When I moved to St. Petersburg in 1953, the LA PLAZA THEATRE was closed but still standing. I have been through the entire building. The theatre was entered from Central Avenue between the two buildings with the red roofs and you entered the theatre from its side. As you look at the post card, the large building in the background is the actual theatre with the screen and fly loft being the higher portion of the building to the right of the photo. It was built by Mr. Gandy, the same person that the Gandy bridge was named for. Mr. Gandy wished to bring operas and ballet to the city. Before the theatre opened it was called GANDY’S FOLLY because the local residents said that no opera or ballet company would ever come to St. Petersburg. Well, they were wrong and, Yes, it was a large theatre.

Joe Vogel
Joe Vogel on February 27, 2010 at 2:26 am

The rear portion of La Plaza Theatre was demolished in 1957. The front portion (which must have been the arcade leading to the theater) had been demolished in 1955, and the entire complex had been condemned in 1953, according to this article in the St. Petersburg Times of April 9, 1957.

This 1913 article about amusements available in St. Petersburg says that construction of La Plaza had begun in May, 1912, and the 1,800-seat theater had opened in March, 1913, with a series of three operas presented by the Royal Italian Grand Opera company. The article also mentions that there were three movie houses then operating in St. Petersburg: the Rex, the Star, and the Royal Palms.

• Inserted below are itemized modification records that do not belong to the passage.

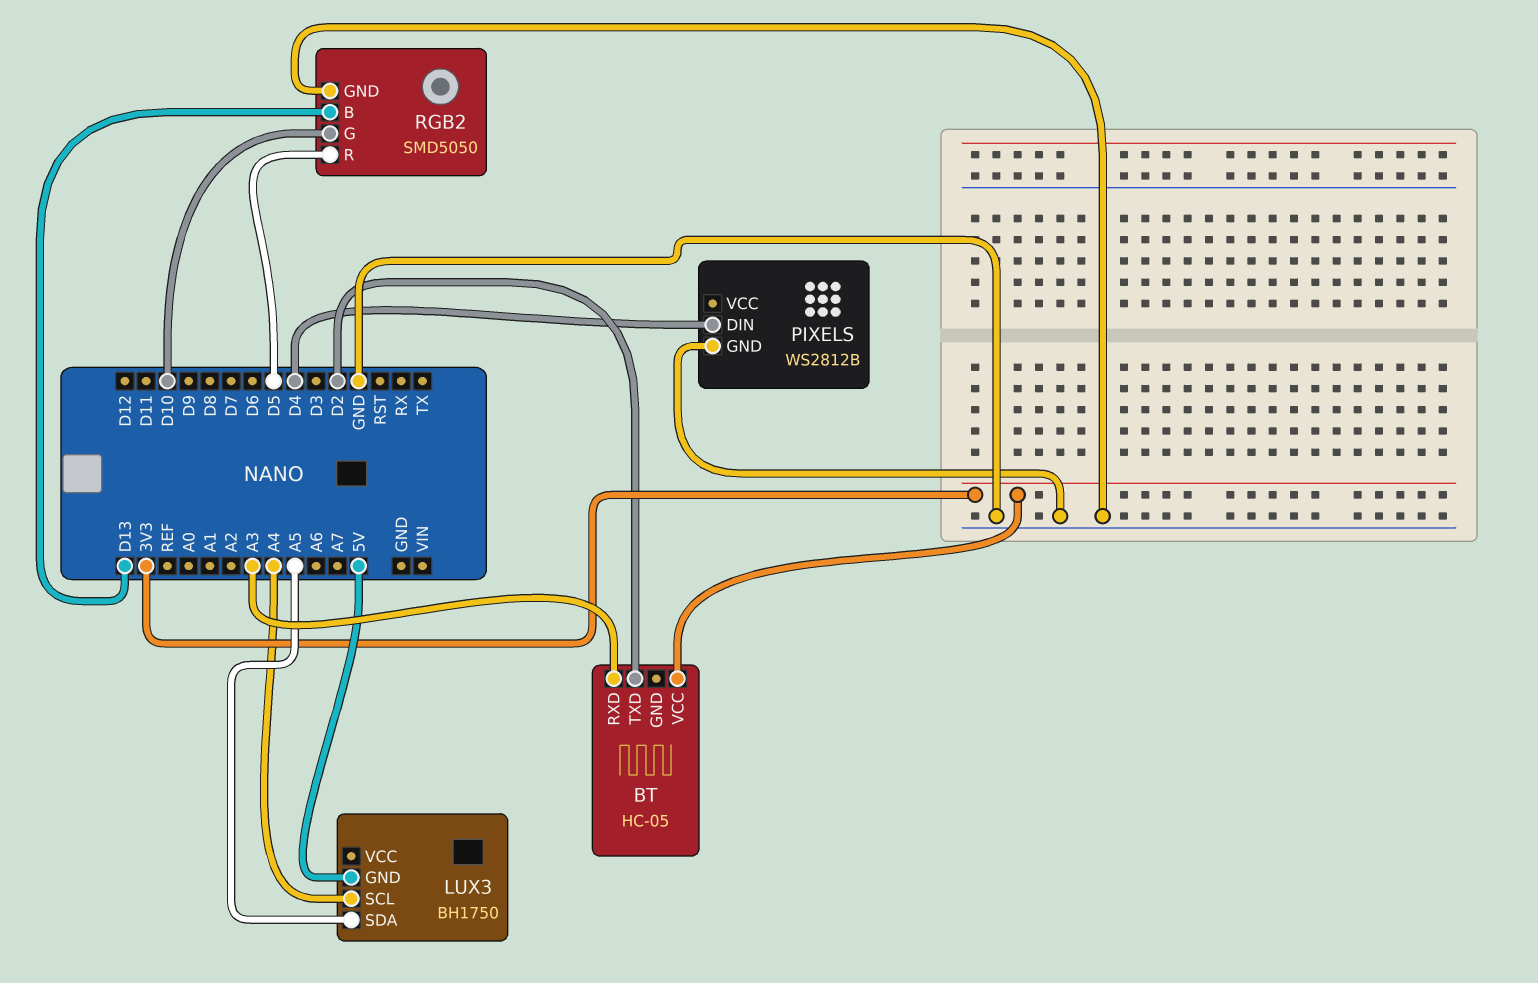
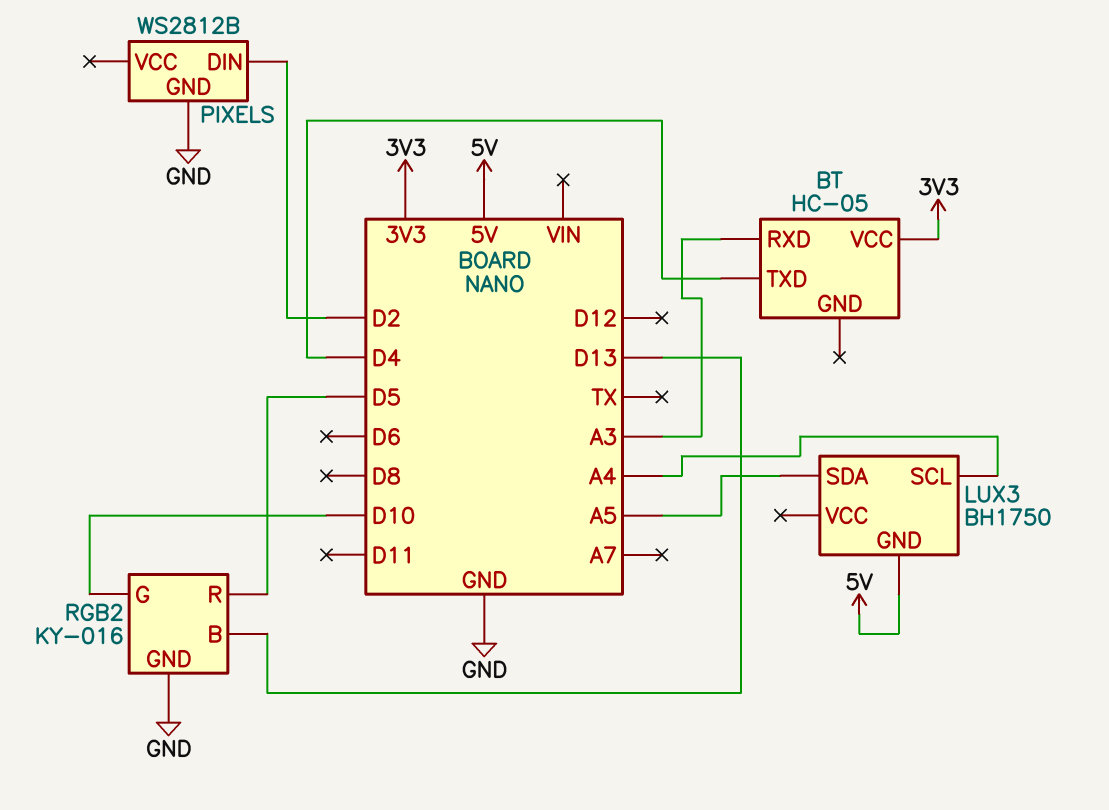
BT pin TXD: D2 -> D4
PIXELS pin DIN: D4 -> D2
RGB2: SMD5050 -> KY-016

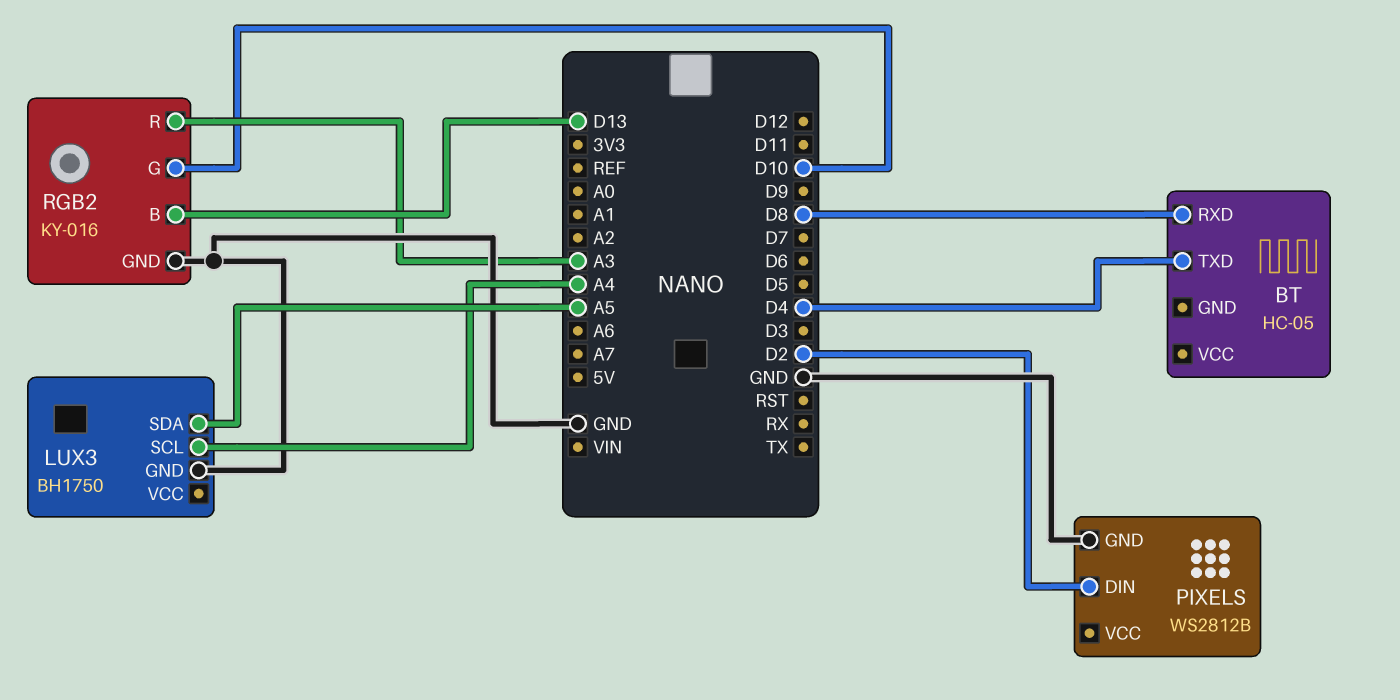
BT pin RXD: A3 -> D8
BT pin VCC: 3V3 -> none
LUX3 pin GND: 5V -> GND
RGB2 pin R: D5 -> A3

bhorn2 on July 21, 2009 at 11:08 am

And here is one more article – definitively states that the theater had a seating capacity of 1800 people…

View link

bhorn2 on July 21, 2009 at 11:06 am

It was, indeed, “La Plaza” – long gone now. Here’s a link to a 1948 article about it:

View link

RubyTrio on June 11, 2009 at 2:03 pm

I had two great aunts who were in vaudeville and played the Plaza in November of 1926. It was part of the Keith circuit of vaudeville.

boilerbob7 on December 25, 2007 at 11:21 am

I often went there in the early 50s. It had kids matinees for 9 cents. We became friends with the projectionist and we were able to get in when the first holocaust movies were shown, limited to adults only. I was 7 or 8 at the time. I also remember a friend winning a bicycle by getting popcorn boxtops from the customers.

rocsal on October 2, 2005 at 5:30 am

I don’t know the exact size of the Plaza but it was over 2000 seats. In the photo the street going to the right is central ave, while the one going to the left is fifth street. I believe the theater was entered through the arcade on central ave. The central ave part of the theater ( arcade) is now a parking lot and where the auditorium was is the current location of the Holocast museum. The auditorium was located across the theater from the Florida theater.
Until the 1960’s it was not uncommon in the south to have “colored balconies”, especially in small towns that only had one or two theaters

drumrboy36 on August 23, 2005 at 1:51 am

I went to the City of St Petersburg Web site and looked at the City Maps……it appears 504 Central Ave is now a parking lot.

Ken Roe
Ken Roe on August 22, 2005 at 3:04 pm

I notice on the postcard photo it is The Plaza, not La Plaza. It does certainly look like a large theatre. Maybe La Plaza (or LaPlaza is it is spelt in the 1941 Film Daily Yearbook) was a small theatre attached to the larger Plaza Theatre that was no longer there from 1941 onwards. Just a thought.

We need someone local with first hand knowledge to help solve this one. What is currently located on the 504 Central Avenue address?

drumrboy36 on August 22, 2005 at 8:36 am

Here is a link to a post-card photo:
It appears to be a larger theatre.

Ken Roe
Ken Roe on August 22, 2005 at 7:54 am

Listed as the LaPlaza Theatre in Film Daily Yearbook;1941 and La Plaza Theatre 1943 editions as having a seating capacity of 375 in both editions. It was operated by Paramount Pictures Inc. through their subsidiary E.J. Sparks.

In the 1950 edition of F.D.Y. the La Plaza Theatre, 504 Central Avenue, St. Petersburg, FL has a seating capacity listed as 2,390! Surely a mis-print here and it must be 390?